Dell'attuale situazione di instabilità in Turchia, Olivier Tosseri
ha ha parlato con il vescovo Louis Pelâtre, vicario apostolico di Istanbul:
R. - Moi, je
pense que la Turquie… Io penso che la Turchia non è “i Paesi arabi”, è molto differente.
Evidentemente però si teme che possa andare a finire in modo simile. Sì, certo, potrebbe
anche andare a finire così… Ma comunque non si tratta delle stesse rivendicazioni.
Per il momento in Turchia la democrazia funziona, il governo attuale è stato eletto
democraticamente. Si spera che il prossimo anno ci saranno elezioni democratiche,
come la volta precedente.
D. – Come reagiscono le comunità cristiane a questi
episodi?
R. – Les communautés chrétiennes sont très discrètes… Le comunità
cristiane sono molto discrete e si tengono nell’ombra.
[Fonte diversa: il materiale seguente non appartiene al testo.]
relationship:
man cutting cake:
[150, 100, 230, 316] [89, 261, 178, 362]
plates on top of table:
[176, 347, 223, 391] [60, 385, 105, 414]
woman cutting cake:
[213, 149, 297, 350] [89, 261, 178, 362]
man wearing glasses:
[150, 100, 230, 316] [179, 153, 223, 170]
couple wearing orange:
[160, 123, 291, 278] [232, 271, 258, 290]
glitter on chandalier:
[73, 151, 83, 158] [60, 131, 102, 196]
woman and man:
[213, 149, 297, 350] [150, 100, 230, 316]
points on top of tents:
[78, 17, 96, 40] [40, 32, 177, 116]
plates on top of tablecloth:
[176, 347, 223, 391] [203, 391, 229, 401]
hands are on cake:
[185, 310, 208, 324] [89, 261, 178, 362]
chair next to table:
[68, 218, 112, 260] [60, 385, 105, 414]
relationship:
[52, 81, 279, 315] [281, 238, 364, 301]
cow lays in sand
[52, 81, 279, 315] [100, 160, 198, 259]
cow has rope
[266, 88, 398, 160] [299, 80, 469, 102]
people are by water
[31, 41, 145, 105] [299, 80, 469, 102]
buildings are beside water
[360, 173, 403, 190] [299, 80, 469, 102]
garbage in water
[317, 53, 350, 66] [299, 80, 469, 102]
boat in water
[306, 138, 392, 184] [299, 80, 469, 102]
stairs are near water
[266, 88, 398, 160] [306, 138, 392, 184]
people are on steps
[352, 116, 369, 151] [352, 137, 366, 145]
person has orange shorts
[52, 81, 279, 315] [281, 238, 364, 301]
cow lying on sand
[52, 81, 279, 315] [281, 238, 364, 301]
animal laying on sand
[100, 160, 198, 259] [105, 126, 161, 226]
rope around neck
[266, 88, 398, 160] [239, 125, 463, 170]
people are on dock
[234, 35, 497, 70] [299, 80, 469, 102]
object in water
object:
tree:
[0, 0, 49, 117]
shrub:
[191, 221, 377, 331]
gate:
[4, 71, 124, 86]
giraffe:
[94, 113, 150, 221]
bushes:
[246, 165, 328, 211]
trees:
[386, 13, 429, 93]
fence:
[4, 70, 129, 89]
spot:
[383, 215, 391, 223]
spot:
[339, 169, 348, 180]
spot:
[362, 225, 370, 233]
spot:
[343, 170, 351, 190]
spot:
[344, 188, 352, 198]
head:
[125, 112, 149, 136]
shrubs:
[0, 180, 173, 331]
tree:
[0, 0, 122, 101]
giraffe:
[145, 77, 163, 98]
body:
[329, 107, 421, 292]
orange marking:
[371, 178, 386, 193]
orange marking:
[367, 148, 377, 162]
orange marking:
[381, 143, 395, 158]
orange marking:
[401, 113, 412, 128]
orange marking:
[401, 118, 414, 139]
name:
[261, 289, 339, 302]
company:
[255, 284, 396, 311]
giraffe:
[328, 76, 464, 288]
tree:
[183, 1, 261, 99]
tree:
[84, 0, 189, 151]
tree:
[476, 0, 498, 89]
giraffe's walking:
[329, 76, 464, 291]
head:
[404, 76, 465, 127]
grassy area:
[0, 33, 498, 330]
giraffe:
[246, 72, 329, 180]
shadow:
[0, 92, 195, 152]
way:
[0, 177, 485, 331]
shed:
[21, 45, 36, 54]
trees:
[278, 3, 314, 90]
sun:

Come opinione non esistono
nel quadro politico del Paese. Ma soprattutto per noi - i cattolici latini - le nostre
chiese sono riempite da stranieri e da immigrati, che non prendono certo posizione
in merito a questi disordini.
D. – Teme una radicalizzazione di musulmani in
Turchia?
R. – Pour le moment, on ne le voit trop… Per il momento non tanto.
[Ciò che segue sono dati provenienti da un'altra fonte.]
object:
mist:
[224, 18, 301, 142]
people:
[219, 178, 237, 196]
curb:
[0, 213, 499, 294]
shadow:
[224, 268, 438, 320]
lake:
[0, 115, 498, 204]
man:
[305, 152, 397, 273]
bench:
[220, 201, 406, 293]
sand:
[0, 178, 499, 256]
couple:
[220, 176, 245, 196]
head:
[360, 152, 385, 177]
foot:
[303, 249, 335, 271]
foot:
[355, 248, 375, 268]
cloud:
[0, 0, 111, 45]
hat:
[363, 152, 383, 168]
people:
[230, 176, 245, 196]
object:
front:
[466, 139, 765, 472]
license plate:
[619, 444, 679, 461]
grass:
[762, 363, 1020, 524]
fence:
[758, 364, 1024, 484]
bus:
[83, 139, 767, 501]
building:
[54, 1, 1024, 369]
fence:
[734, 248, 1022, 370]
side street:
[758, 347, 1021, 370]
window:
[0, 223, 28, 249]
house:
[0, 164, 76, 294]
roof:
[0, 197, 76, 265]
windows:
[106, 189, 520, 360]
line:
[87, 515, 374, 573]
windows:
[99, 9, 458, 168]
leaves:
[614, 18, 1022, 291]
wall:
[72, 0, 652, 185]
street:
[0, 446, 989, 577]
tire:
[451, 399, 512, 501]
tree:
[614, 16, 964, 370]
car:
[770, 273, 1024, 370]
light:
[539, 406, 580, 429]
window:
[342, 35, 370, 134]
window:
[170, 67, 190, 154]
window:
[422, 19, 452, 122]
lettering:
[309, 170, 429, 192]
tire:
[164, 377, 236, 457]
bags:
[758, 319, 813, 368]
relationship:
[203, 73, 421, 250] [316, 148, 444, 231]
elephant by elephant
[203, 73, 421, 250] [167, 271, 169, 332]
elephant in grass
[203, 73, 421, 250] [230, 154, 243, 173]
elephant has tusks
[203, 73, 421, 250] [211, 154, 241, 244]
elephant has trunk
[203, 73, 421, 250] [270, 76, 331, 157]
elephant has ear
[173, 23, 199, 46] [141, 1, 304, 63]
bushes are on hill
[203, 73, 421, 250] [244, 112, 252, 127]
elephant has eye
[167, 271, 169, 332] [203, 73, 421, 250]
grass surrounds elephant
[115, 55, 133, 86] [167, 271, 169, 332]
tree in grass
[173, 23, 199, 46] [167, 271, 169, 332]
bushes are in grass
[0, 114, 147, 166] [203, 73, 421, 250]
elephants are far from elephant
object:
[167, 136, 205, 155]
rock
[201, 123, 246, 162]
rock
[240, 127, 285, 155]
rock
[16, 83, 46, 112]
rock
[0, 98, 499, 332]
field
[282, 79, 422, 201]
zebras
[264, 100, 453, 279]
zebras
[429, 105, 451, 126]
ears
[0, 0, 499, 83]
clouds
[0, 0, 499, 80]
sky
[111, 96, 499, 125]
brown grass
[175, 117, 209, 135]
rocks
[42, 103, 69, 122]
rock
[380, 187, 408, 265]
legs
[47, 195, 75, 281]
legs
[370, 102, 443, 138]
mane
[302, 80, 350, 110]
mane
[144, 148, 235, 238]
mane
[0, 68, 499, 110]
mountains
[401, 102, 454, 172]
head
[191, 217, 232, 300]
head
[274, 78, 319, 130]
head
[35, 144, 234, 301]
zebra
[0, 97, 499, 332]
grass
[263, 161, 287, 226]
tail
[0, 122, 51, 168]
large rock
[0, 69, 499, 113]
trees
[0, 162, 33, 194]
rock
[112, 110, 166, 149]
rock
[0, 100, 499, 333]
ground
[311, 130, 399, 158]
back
Questo governo attuale, questo partito, per poter raccogliere tutti ha voluto dare
delle garanzie ai musulmani tradizionali. Questo partito è molto frammentato e ci
sono certamente musulmani molto convinti, che vorrebbero veder trionfare le leggi
islamiche… Ma è anche l’unico partito che, per il momento, ha saputo governare e riunire
tanta gente. Ci sono persone di altri partiti tradizionali e che condividono completamente
queste ideologie, ma che sono passate a questo partito per avere voce in capitolo,
per raggiungere un equilibrio. In effetti, quindi, è un partito molto composito.
D.
– C’è un’alternativa a questo partito nella società?
R. – Pour le moment, il
n’y a pas d’alternatives… Per il momento, non ci sono alternative. E’ questo che
è inquietante perché, così come chiedono i manifestanti, se si facesse cadere il governo
– se si facesse cadere questo primo ministro che pure detiene il potere da più di
10 anni, e non è poco essere rimasto al governo per dieci annim e che finora ha dato
più o meno soddisfazione – non ci sono alternative. L’opposizione al momento è molto
debole. Il presidente della Repubblica è del suo partito e lui stesso richiama alla
calma. Sembra che il primo ministro abbia detto che non intende cedere… Ecco, attualmente
ci troviamo in un equilibrio di potere.
D. – E lei è favorevole allo status
quo?
R. – Il faudrait une amélioration. On pense tous que ces événements... E’
necessario un miglioramento della situazione. Tutti pensiamo che questi avvenimenti
possano essere un campanello d’allarme per chi guida il Paese. Io mi auguro che la
democrazia continui, anche da parte degli eletti dal popolo che sono al potere.